Soorten procedures in VBScript

Een procedure is een codeblok dat idealiter één enkele functie vervult. Een codeblok dat een invoer verwerkt of een bestand afhandelt, is een goed voorbeeld van een functie. Er zijn twee soorten procedures in VBScript.

  1. Subprocedure: De subprocedure levert geen waarde op.
  2. Functieprocedure: De functieprocedure wordt gebruikt als u een waarde wilt retourneren.

Subprocedures:

Als u een reeks instructies wilt uitvoeren zonder enige waarde te retourneren, kunt u subprocedures gebruiken.

Subprocedures beginnen en eindigen met respectievelijk Sub- en End Sub-statements. Subprocedures kunnen argumenten aannemen, maar kunnen geen waarde retourneren. Subprocedures kunnen al dan niet input vragen.

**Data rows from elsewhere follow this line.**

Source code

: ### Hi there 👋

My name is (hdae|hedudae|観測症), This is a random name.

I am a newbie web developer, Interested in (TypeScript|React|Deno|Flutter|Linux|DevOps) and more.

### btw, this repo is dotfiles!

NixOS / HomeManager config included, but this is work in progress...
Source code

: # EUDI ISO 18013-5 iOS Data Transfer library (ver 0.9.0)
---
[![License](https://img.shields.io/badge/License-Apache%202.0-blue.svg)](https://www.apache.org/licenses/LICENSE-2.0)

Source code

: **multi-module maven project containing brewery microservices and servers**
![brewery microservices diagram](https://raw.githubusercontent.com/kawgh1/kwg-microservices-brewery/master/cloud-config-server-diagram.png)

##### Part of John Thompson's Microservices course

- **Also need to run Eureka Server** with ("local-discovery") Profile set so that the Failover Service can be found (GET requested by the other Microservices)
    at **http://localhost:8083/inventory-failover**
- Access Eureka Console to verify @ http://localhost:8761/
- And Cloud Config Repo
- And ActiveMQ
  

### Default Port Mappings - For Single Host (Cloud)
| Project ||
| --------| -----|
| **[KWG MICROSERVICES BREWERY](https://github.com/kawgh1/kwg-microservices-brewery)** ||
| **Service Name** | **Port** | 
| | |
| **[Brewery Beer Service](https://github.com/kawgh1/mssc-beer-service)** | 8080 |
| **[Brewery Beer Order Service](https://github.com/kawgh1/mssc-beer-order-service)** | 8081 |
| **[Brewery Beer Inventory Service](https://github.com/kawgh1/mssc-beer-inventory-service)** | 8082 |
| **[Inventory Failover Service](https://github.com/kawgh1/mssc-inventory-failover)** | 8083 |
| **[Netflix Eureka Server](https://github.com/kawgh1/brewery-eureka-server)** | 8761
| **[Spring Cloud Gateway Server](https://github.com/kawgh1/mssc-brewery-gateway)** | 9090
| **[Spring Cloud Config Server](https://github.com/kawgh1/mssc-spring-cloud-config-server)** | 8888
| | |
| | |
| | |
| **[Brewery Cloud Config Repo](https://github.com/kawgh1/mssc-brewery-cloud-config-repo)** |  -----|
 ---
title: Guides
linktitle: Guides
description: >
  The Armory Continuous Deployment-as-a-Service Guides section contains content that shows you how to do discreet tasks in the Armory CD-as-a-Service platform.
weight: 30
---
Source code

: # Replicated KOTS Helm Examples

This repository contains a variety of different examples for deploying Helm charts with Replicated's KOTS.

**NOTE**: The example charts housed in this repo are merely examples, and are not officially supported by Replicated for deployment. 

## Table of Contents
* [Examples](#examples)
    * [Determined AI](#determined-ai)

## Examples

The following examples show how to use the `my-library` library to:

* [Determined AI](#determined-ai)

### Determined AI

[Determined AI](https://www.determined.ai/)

Sub outputMessage()document.write("Welcome")End Sub

Alleen het schrijven van deze code levert niets op. Hier heb je een Sub-procedure gemaakt met de naam outputMessage. Vervolgens moet je het bellen.

oproep outputMessage ()

Combineer beide codesets in de

De uitvoer van deze code zal zijn

VBScript-functies

Als u een reeks instructies wilt uitvoeren en een waarde wilt retourneren, moet u functieprocedures gebruiken, algemeen bekend als function.

Functieprocedures beginnen en eindigen met respectievelijk Function- en End Function-instructies.

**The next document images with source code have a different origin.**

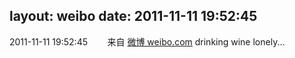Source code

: layout: weibo
date: 2011-11-11 19:52:45
---
2011-11-11 19:52:45  &nbsp;&nbsp;&nbsp;&nbsp;&nbsp;&nbsp; 来自 <a href="http://weibo.com/" rel="nofollow">微博 weibo.com</a>
drinking wine lonely... ​​​

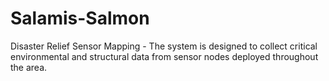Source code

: # Salamis-Salmon
Disaster Relief Sensor Mapping - The system is designed to collect critical environmental and structural data from sensor nodes deployed throughout the area.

Een functieprocedure kan al dan niet input vragen.

Functieprocedures retourneren een waarde door de waarde aan de naam ervan toe te wijzen.

De uitvoer van deze code zal zijn

ByRef- en ByVal-parameters

U kunt VBScript-argumenten door middel van verwijzing of op waarde aan de procedures doorgeven.

Als je niets specificeert wanneer je een procedure aanroept, dan worden het argument / de argumenten standaard doorgegeven als referentie.

Als u de wijzigingen die in de argumenten zijn aangebracht, wilt behouden, zelfs nadat de procedure is aangeroepen, moet u de VBScript-argumenten door middel van verwijzing doorgeven.

Wanneer een argument wordt doorgegeven door waarde, blijven eventuele wijzigingen die de aangeroepen procedure aanbrengt in de waarde van de variabele niet bestaan ​​nadat de procedure is aangeroepen.

De trefwoorden ByRef en ByVal worden gebruikt om argumenten door te geven via respectievelijk verwijzing en waarde.

Om het verschil te begrijpen, voert u eerst de onderstaande code uit en ziet u de uitvoer.

Stap 1) Kopieer de code naar uw editor

Stap 2) de output is 6.

Stap 3) Wijzig Function returnResult (ByRef-waarde) in Function returnResult (ByVal-waarde)

Stap 4) Nu is uw uitvoer 5.

Overzicht

  • VBScript-procedures worden voornamelijk gebruikt voor een betere codeorganisatie en hergebruik.
  • Er zijn twee soorten VBS-procedures: Subprocedures en Functieprocedures.
  • Als u een reeks instructies wilt uitvoeren zonder enige waarde te retourneren, kunt u subprocedures gebruiken.
  • Als u een reeks instructies wilt uitvoeren en een waarde wilt retourneren, moet u functieprocedures gebruiken.
  • U kunt argumenten aan de procedures doorgeven door middel van verwijzing of op waarde. Argumenten worden standaard doorgegeven via verwijzing.
  • Als u de wijzigingen wilt aanbrengen in de argumenten blijven bestaan, zelfs nadat de procedure is aangeroepen, dan moet u de argumenten door middel van verwijzing en anders op waarde doorgeven.